Je me rappelais notamment à cet instant mon voyage à Bordeaux le 1er mars 1918. Ministre du Blocus dans le Cabinet Clemenceau, j’avais été délégué par le gouvernement pour présider la cérémonie anniversaire de celle du 1er mars 1871 où des membres de l’Assemblée avaient élevé une protestation solennelle contre le rapt de l’Alsace-Lorraine. « Livrés, au mépris de toute justice et par un odieux abus de la force, à la domination de l’étranger, nous avons un dernier devoir à remplir. Nous déclarons encore une fois nul et non avenu un pacte qui dispose de nous sans notre consentement… Nous attendrons, avec une confiance entière dans l’avenir, que la France régénérée reprenne le cours de sa grande destinée. »

Rencontre émouvante entre toutes. Clemenceau, chef du gouvernement à cette date du 1er mars 1918, était présent à Bordeaux le 1er mars 1871 au premier rang des protestataires.
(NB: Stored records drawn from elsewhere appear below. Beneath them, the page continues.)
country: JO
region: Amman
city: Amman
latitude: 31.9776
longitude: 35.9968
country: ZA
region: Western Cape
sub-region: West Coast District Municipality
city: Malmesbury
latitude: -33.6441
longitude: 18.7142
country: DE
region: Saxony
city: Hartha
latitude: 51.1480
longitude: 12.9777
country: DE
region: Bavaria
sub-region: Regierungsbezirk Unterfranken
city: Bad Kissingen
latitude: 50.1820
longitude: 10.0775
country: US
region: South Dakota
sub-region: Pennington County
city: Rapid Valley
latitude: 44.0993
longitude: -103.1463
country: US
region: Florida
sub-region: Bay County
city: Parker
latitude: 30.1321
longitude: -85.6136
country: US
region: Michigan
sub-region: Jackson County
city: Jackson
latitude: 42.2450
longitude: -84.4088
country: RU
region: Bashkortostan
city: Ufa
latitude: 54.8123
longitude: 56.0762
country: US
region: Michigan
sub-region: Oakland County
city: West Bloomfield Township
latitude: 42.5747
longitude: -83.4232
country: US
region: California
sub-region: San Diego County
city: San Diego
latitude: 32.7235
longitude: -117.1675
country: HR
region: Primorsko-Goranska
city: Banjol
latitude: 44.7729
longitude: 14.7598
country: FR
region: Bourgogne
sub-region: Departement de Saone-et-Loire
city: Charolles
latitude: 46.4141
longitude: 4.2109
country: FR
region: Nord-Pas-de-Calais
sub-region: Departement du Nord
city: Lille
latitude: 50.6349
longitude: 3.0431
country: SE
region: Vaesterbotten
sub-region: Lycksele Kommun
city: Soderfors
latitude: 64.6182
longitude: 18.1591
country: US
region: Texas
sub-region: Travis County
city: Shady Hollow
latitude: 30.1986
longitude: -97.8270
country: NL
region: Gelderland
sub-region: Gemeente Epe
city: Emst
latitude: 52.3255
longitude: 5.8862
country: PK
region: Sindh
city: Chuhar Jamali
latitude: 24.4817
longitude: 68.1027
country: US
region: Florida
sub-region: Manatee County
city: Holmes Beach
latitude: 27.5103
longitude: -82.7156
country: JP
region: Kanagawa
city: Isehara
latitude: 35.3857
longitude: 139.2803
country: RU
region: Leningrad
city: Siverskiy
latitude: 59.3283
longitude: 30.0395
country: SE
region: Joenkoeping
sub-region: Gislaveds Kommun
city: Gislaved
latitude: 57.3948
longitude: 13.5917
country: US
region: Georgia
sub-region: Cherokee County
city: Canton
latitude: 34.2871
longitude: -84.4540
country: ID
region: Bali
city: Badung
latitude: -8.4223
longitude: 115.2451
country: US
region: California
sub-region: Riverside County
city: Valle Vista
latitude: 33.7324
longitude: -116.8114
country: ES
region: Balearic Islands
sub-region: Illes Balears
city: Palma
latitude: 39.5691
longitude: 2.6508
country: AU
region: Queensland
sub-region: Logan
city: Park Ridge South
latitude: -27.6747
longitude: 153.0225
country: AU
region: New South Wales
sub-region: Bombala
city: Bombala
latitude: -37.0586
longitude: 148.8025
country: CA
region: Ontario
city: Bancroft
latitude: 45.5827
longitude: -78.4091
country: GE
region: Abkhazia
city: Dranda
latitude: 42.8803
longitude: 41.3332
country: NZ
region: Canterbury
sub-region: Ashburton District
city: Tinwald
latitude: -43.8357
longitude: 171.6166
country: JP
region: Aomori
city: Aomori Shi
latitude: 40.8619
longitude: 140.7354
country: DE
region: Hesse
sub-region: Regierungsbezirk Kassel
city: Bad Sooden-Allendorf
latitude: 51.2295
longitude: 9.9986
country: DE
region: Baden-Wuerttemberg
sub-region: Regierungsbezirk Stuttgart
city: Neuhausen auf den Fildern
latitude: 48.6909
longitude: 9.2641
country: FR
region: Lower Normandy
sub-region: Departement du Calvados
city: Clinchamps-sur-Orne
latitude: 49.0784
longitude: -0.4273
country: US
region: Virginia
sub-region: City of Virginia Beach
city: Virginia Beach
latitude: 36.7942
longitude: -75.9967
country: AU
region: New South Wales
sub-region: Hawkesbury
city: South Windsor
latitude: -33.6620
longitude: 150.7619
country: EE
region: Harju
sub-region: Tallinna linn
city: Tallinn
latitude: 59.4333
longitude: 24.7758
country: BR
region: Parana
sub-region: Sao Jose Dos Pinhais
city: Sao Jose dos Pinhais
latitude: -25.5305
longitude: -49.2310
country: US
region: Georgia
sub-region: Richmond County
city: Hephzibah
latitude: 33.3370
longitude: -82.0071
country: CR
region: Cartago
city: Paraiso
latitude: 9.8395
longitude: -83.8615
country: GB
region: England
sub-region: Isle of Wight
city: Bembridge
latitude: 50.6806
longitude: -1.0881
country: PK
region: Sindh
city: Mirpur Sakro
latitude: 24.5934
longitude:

26 juin. — Message radiodiffusé du maréchal Pétain :

« L’armistice est conclu, le combat a pris fin… Du moins l’honneur est-il sauf. Nul ne fera usage de nos avions et de notre flotte… Le gouvernement reste libre ; la France ne sera administrée que par des Français. Vous étiez prêts à continuer la lutte. Je le savais. La guerre était perdue dans la métropole. Fallait-il la prolonger dans les colonies ? Je ne serais pas digne de rester à votre tête si j’avais accepté de répandre le sang français pour prolonger le rêve de quelques Français mal instruits des conditions de la lutte. Je n’ai placé hors du sol français ni ma personne ni mon espoir. Je n’ai pas été moins soucieux des colonies que de la métropole. L’armistice sauvegarde le lien qui l’unit à elles ; la France a le droit de compter sur leur loyauté… Je hais les mensonges qui vous ont fait tant de mal… N’espérez pas trop de l’État. Il ne peut donner que ce qu’il reçoit… »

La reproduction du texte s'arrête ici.